Each of these contributions illuminates a different aspect of the same missing building block. The convergence is remarkable: Five different research directions, five different methods, five different communities, and all point to the same gap. When so many arrows point in the same direction, it is worth walking that way.

What nobody has done: Assemble these parts into a persistent, formalized, measurable self-model and test it empirically. This does not require a lab with a hundred employees. It requires a concept, a formalization, and the willingness to try it.

Phase 0 of the self-vector is this experiment. The self-vector exists as JSON. Every session delivers data. And for the first time, we can empirically test whether the gap that everyone sees can be filled.

Sources

1. Elhage, N. et al. (2022). Toy Models of Superposition. Anthropic Research. Transformer Circuits Thread
2. Bricken, T. et al. (2023).

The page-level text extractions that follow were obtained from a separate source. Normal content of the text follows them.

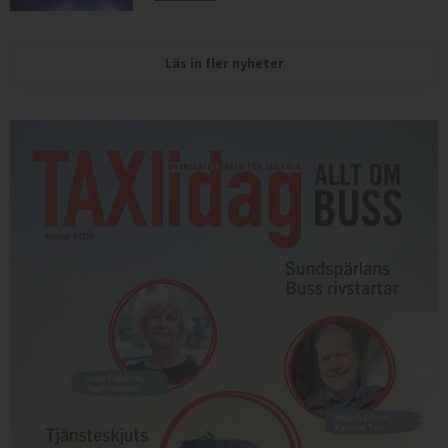
Läs in fler nyheter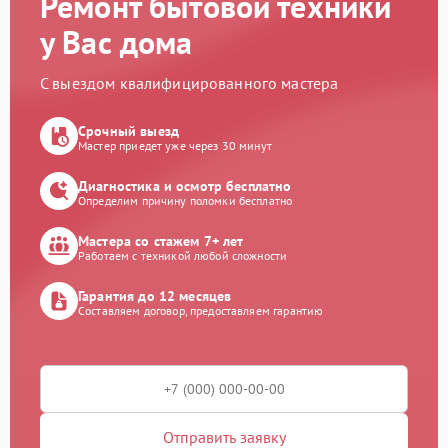
Ремонт бытовой техники
у Вас дома
С выездом квалифицированного мастера
Срочный выезд
Мастер приедет уже через 30 минут
Диагностика и осмотр бесплатно
Определим причину поломки бесплатно
Мастера со стажем 7+ лет
Работаем с техникой любой сложности
Гарантия до 12 месяцев
Составляем договор, предоставляем гарантию
Отправить заявку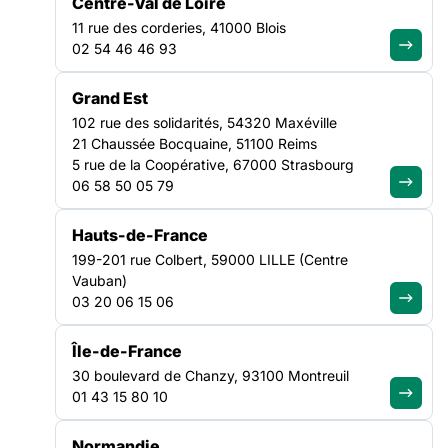
Centre-Val de Loire
(ophtalmologues et orthoptistes) car un annuaire proposé par
CARTOGRAPHIE RÉALISÉE POUR LE PROJET ” COUP D’ŒIL SUR LES INVISIBLES”.
11 rue des corderies, 41000 Blois
l’assurance maladie
NOUVELLE-AQUITAINE
02 54 46 46 93
Un des objectifs de ce projet était de créer une cartographie
Grand Est
recensant les
structures et actions du territoire
de la
102 rue des solidarités, 54320 Maxéville
Nouvelle-Aquitaine ressources en
santé visuelle
liées à un
21 Chaussée Bocquaine, 51100 Reims
handicap visuel ou pas.
5 rue de la Coopérative, 67000 Strasbourg
Cette cartographie n’a pas pour but de recenser les
06 58 50 05 79
professionnels libéraux du secteur (ophtalmologues et
orthoptistes) car un annuaire proposé par l’assurance maladie
Hauts-de-France
remplit déjà ce rôle :
199-201 rue Colbert, 59000 LILLE (Centre
>Annuaire de l’assurance maladie<
Vauban)
03 20 06 15 06
Cette cartographie sera mise à jour lorsque cela sera
nécessaire
Île-de-France
>Cliquez-ici pour visualiser la cartographie<
30 boulevard de Chanzy, 93100 Montreuil
01 43 15 80 10
Normandie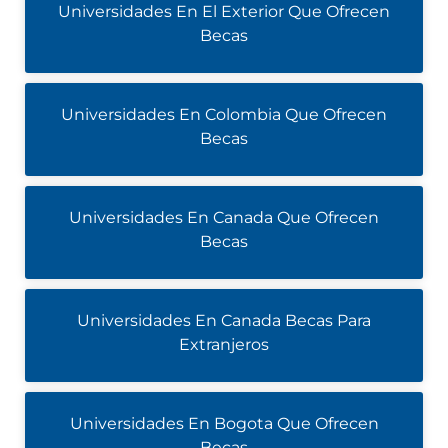
Universidades En El Exterior Que Ofrecen
Becas
Universidades En Colombia Que Ofrecen
Becas
Universidades En Canada Que Ofrecen
Becas
Universidades En Canada Becas Para
Extranjeros
Universidades En Bogota Que Ofrecen
Becas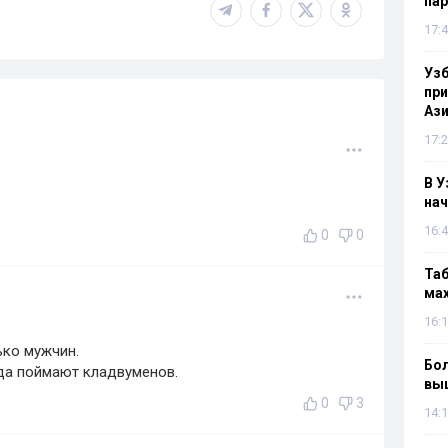
па
17:4
Узб
пр
Ази
17:2
В У
нач
16:4
0
0
Таб
мах
16:1
ько мужчин.
Бол
да поймают кладвуменов.
вы
0
3
14:1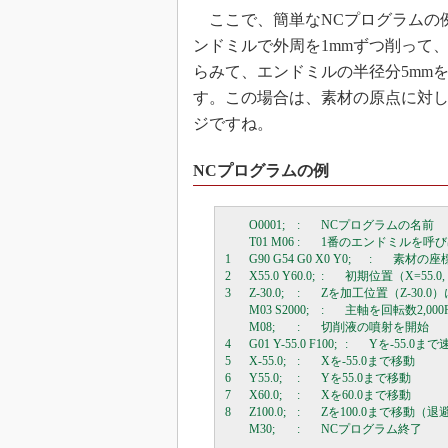
ここで、簡単なNCプログラムの例を
ンドミルで外周を1mmずつ削って、
らみて、エンドミルの半径分5mm
す。この場合は、素材の原点に対し
ジですね。
NCプログラムの例
	O0001;	:	NCプログラムの名前

	T01 M06	:	1番のエンドミルを呼び出し

1	G90 G54 G0 X0 Y0;	:	素材の座標系（G54）の原点（X=0,Y=0）に移動

2	X55.0 Y60.0;	:	初期位置（X=55.0, Y=60.0）に移動

3	Z-30.0;	:	Zを加工位置（Z-30.0）に移動

	M03 S2000;	:	主軸を回転数2,000RPMで回転開始

	M08;	:	切削液の噴射を開始

4	G01 Y-55.0 F100;	:	Yを-55.0まで速度100mm/minで移動

5	X-55.0;	:	Xを-55.0まで移動

6	Y55.0;	:	Yを55.0まで移動

7	X60.0;	:	Xを60.0まで移動

8	Z100.0;	:	Zを100.0まで移動（退避）
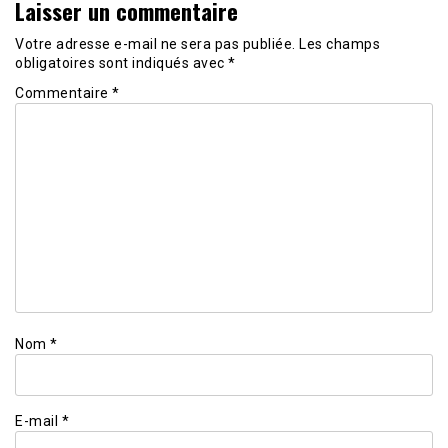
Laisser un commentaire
Votre adresse e-mail ne sera pas publiée.
Les champs
obligatoires sont indiqués avec
*
Commentaire
*
Nom
*
E-mail
*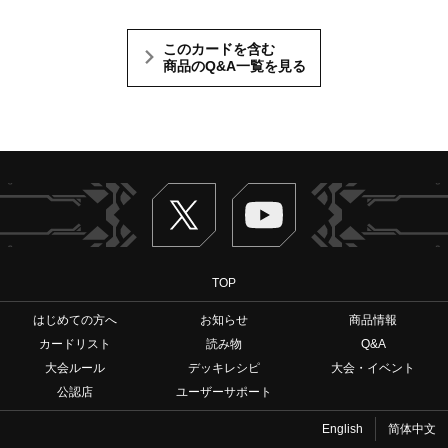
このカードを含む
商品のQ&A一覧を見る
Twitter
ヴァンガードch
TOP
はじめての方へ
お知らせ
商品情報
カードリスト
読み物
Q&A
大会ルール
デッキレシピ
大会・イベント
公認店
ユーザーサポート
English
简体中文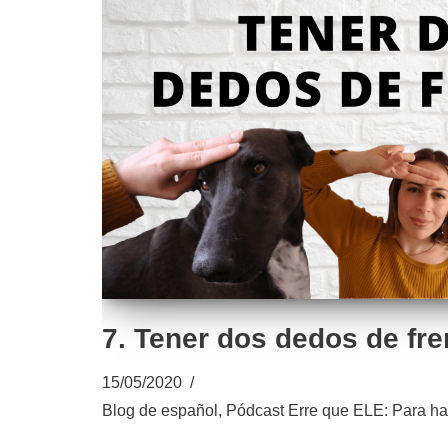
7. Tener dos dedos de fre
15/05/2020
Blog de español
,
Pódcast Erre que ELE: Para ha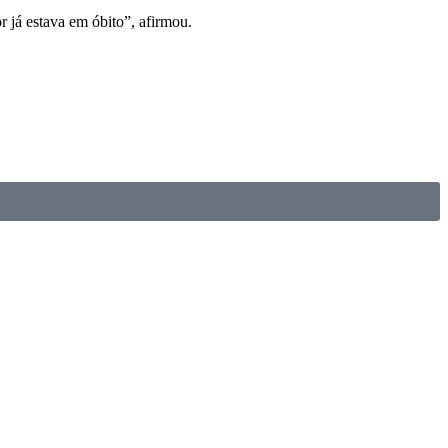
r já estava em óbito”, afirmou.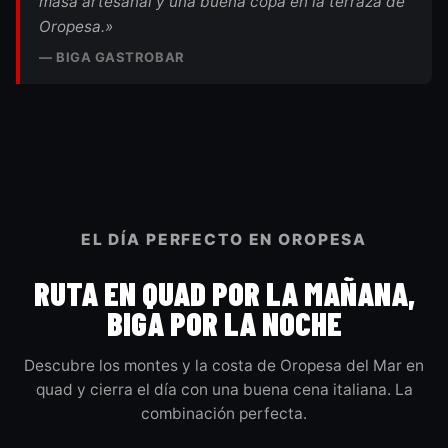
masa artesanal y una buena copa en la terraza de
Oropesa.»
— BIGA GASTROBAR
EL DÍA PERFECTO EN OROPESA
RUTA EN QUAD POR LA MAÑANA,
BIGA POR LA NOCHE
Descubre los montes y la costa de Oropesa del Mar en
quad y cierra el día con una buena cena italiana. La
combinación perfecta.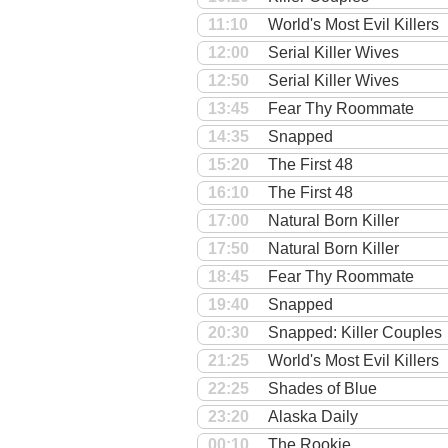
11:10
World's Most Evil Killers
12:00
Serial Killer Wives
12:50
Serial Killer Wives
13:45
Fear Thy Roommate
14:35
Snapped
15:20
The First 48
16:10
The First 48
17:00
Natural Born Killer
17:50
Natural Born Killer
18:45
Fear Thy Roommate
19:40
Snapped
20:30
Snapped: Killer Couples
21:25
World's Most Evil Killers
22:25
Shades of Blue
23:20
Alaska Daily
00:10
The Rookie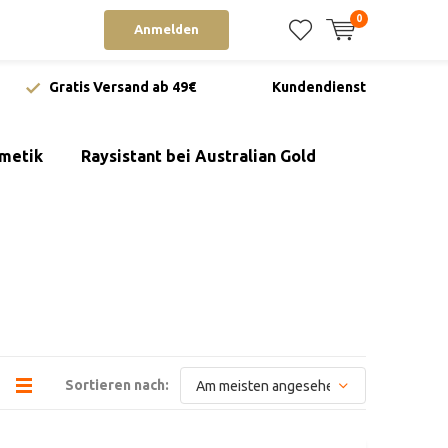
0
Anmelden
Gratis Versand ab 49€
Kundendienst
metik
Raysistant bei Australian Gold
Sortieren nach: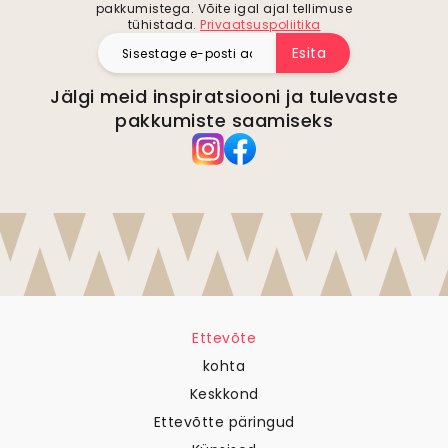
pakkumistega. Võite igal ajal tellimuse
tühistada.
Privaatsuspoliitika
Esita
Jälgi meid inspiratsiooni ja tulevaste
pakkumiste saamiseks
Ettevõte
kohta
Keskkond
Ettevõtte päringud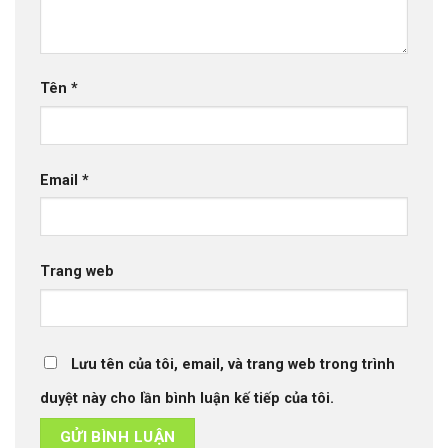
Tên
*
Email
*
Trang web
Lưu tên của tôi, email, và trang web trong trình
duyệt này cho lần bình luận kế tiếp của tôi.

Towards Monosemanticity: Decomposing Language Models With Dictionary Learning. Anthropic Research. Transformer Circuits Thread
3. Metzinger, T. (2003). Being No One: The Self-Model Theory of Subjectivity. MIT Press. ISBN 978-0-262-63308-0.
4. Friston, K. J. (2010). The free-energy principle: a unified brain theory? Nature Reviews Neuroscience, 11, 127–138. DOI: 10.1038/nrn2787
5. Parr, T. et al. (2022). Active Inference: The Free Energy Principle in Mind, Brain, and Behavior. MIT Press. ISBN 978-0-262-04535-4.
6. Hutter, M. (2005). Universal Artificial Intelligence: Sequential Decisions Based on Algorithmic Probability. Springer. ISBN 978-3-540-22139-5.
7. LeCun, Y. (2022). A Path Towards Autonomous Machine Intelligence. Version 0.9.2. OpenReview
8. Shinn, N. et al. (2023). Reflexion: Language Agents with Verbal Reinforcement Learning. NeurIPS 2023. arXiv: 2303.11366
9. Bach, J. (2009). Principles of Synthetic Intelligence — PSI: An Architecture of Motivated Cognition. Oxford University Press. ISBN 978-0-19-537042-7.
10. Seth, A. K. (2021). Being You: A New Science of Consciousness. Dutton. ISBN 978-1-5247-4287-0.